In April, Energy Vault closed on US$28 million in project financing for the CRC, including the sale of an investment tax credit associated with the project.

In August, the company received approval from the California Public Utilities Commission (CPUC) to pursue market-based participation in the California Independent System Operator (CAISO) market with the CRC.

A representative from Energy Vault said to Energy-Storage.news:

“Ultimately, the system will need to be approved for market participation by CAISO itself, but the CPUC clearance is a key milestone toward that goal. That being said, the system’s operation relies on a hybrid combination of lithium-ion battery and hydrogen fuel cell technologies, so there is no distinction to be made in terms of which technology will be considered for CAISO market participation.”
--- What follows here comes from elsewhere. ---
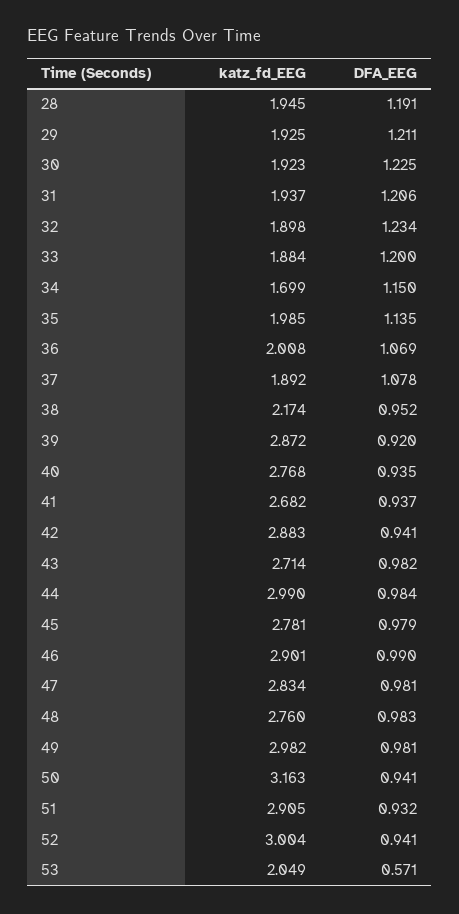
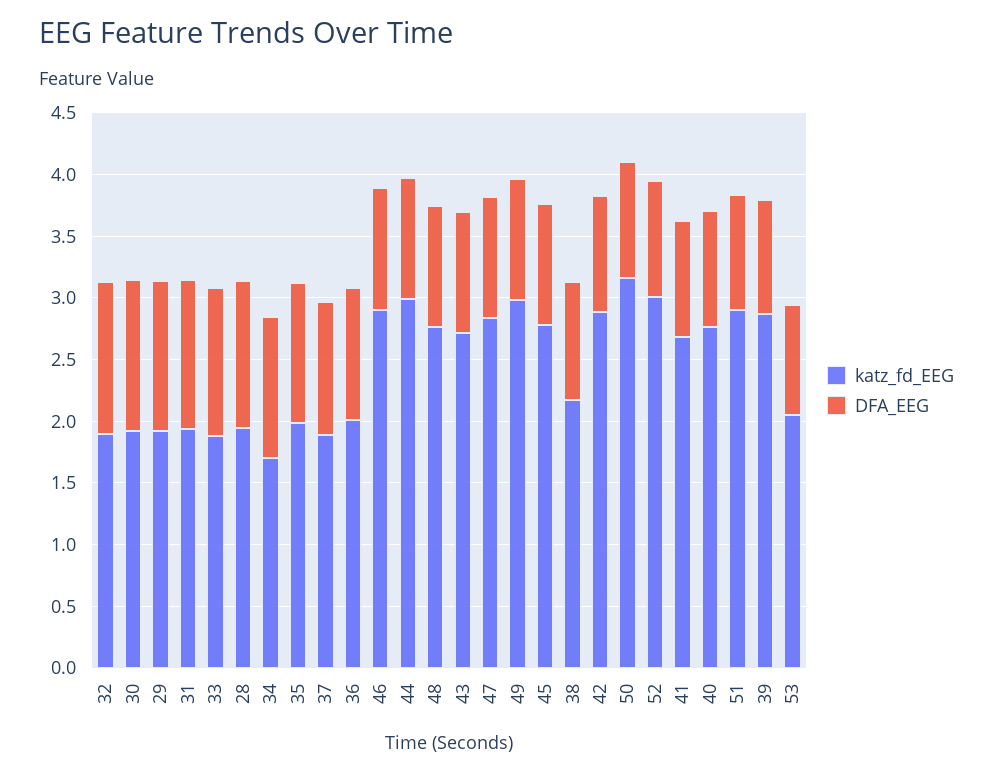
DFA_EEG, 53: 0.571 -> 0.9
The company also announced on 26 September that it entered into a definitive funding agreement with YA II PN, for up to US$50 million in corporate debenture financing.

Energy Vault noted the funding agreement is separate from and in addition to the recently announced US$300 million preferred equity investment with a leading infrastructure investor, which is pending final closure.

Upon final closing, Asset Vault will be established as a fully consolidated subsidiary to manage Energy Vault’s storage assets, which it will own and operate.

These assets will be backed by long-term offtake agreements, which Energy Vault says will secure project revenue and support Energy Vault’s strategy as an independent power producer (IPP).

The company says this approach will generate steady recurring income and high-margin, contracted cash flows.